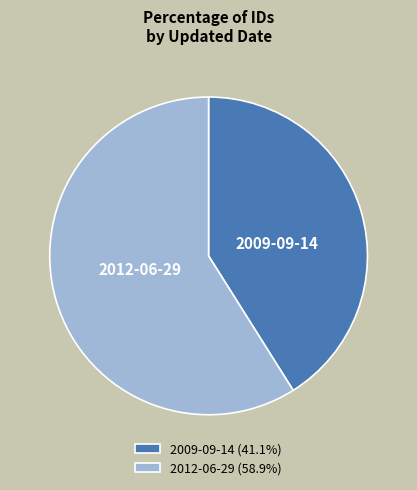

Does 2009-09-14 account for over 50% of the chart?

No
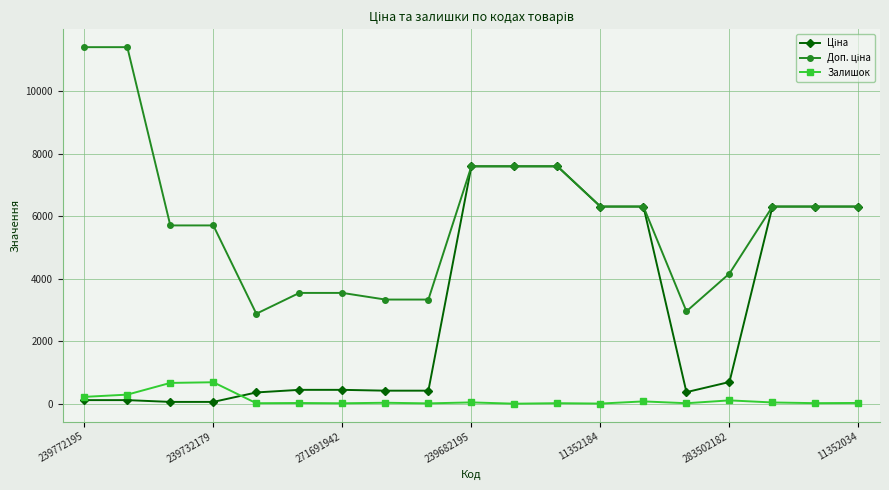

What is the maximum value shown in the chart?

11410.0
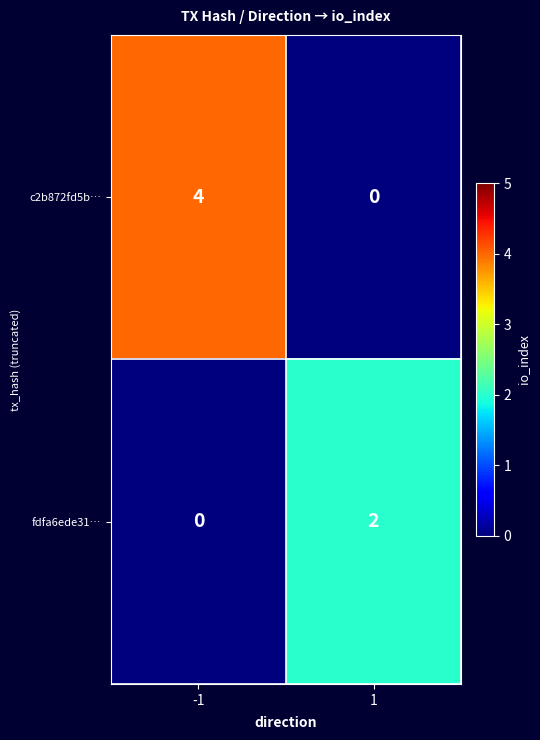

At which category is the sum across all series the highest?

-1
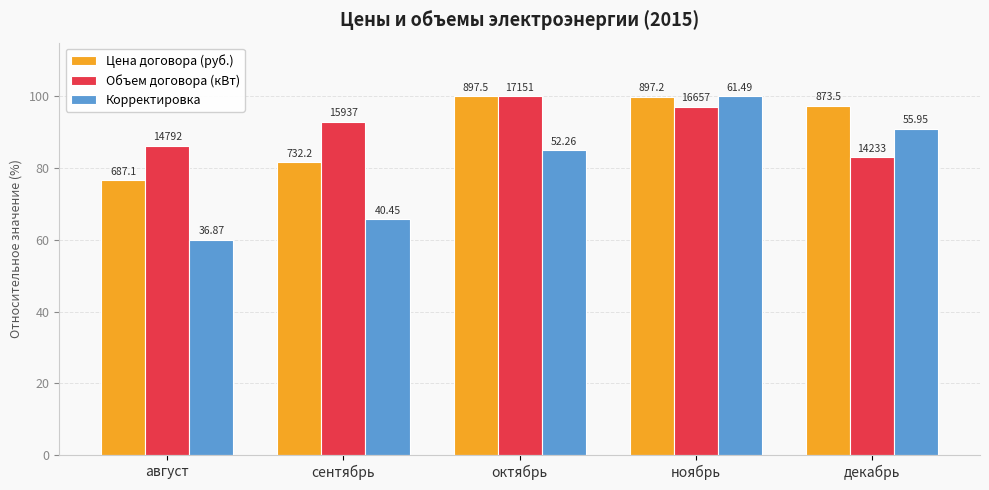

At август, list the series in order from largest to smallest.

Объем договора (кВт), Цена договора (руб.), Корректировка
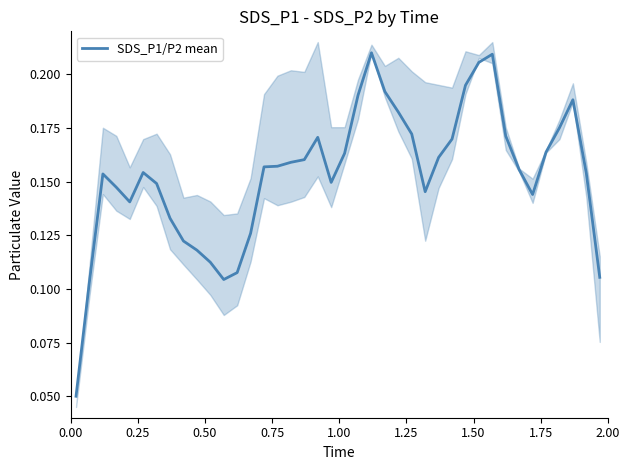

How many categories are shown in the chart?

40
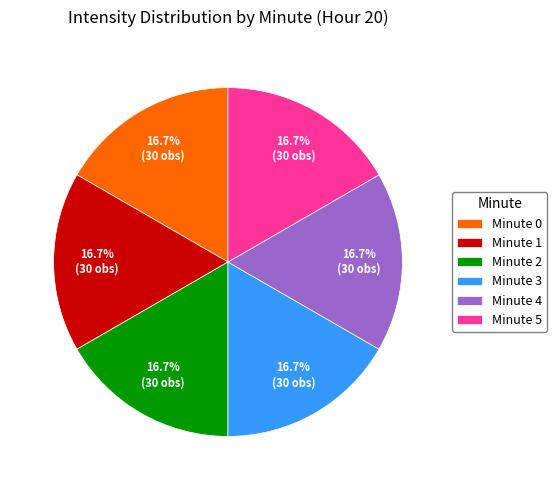

Is there any slice that represents more than half of the pie?

No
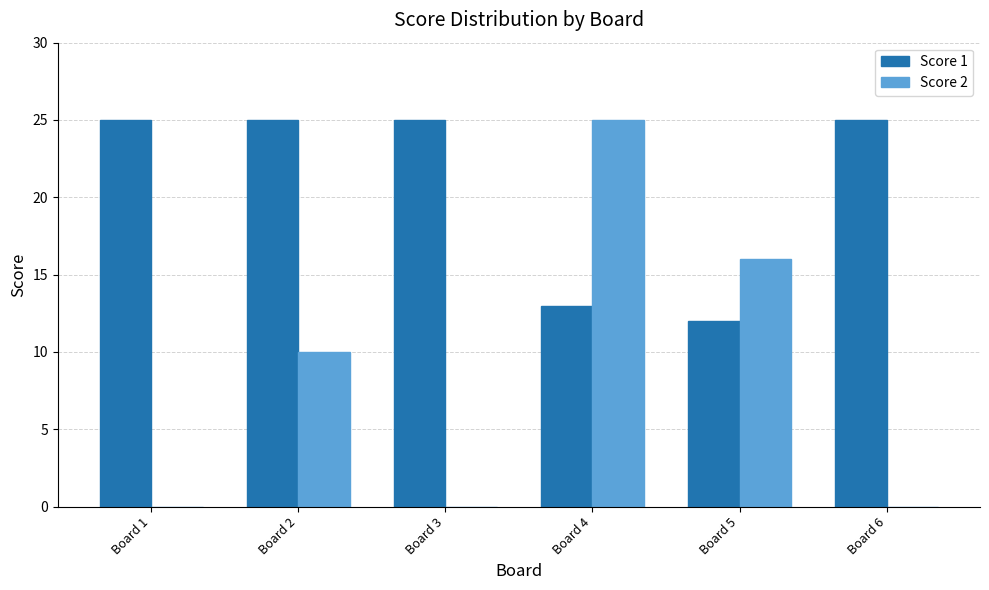

Reading left to right, transcribe all the data shown in this chart.

Score 1: 25	25	25	13	12	25
Score 2: 0	10	0	25	16	0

= = = =

- **EXERCISE**
Extract the text of every row above verbatim, omitting the pictures.

- **ANSWER SECTION**
Does 2009-09-14 account for over 50% of the chart?

No

What is the maximum value shown in the chart?

11410.0

At which category is the sum across all series the highest?

-1

At август, list the series in order from largest to smallest.

Объем договора (кВт), Цена договора (руб.), Корректировка

How many categories are shown in the chart?

40

Is there any slice that represents more than half of the pie?

No

Reading left to right, transcribe all the data shown in this chart.

Score 1: 25	25	25	13	12	25
Score 2: 0	10	0	25	16	0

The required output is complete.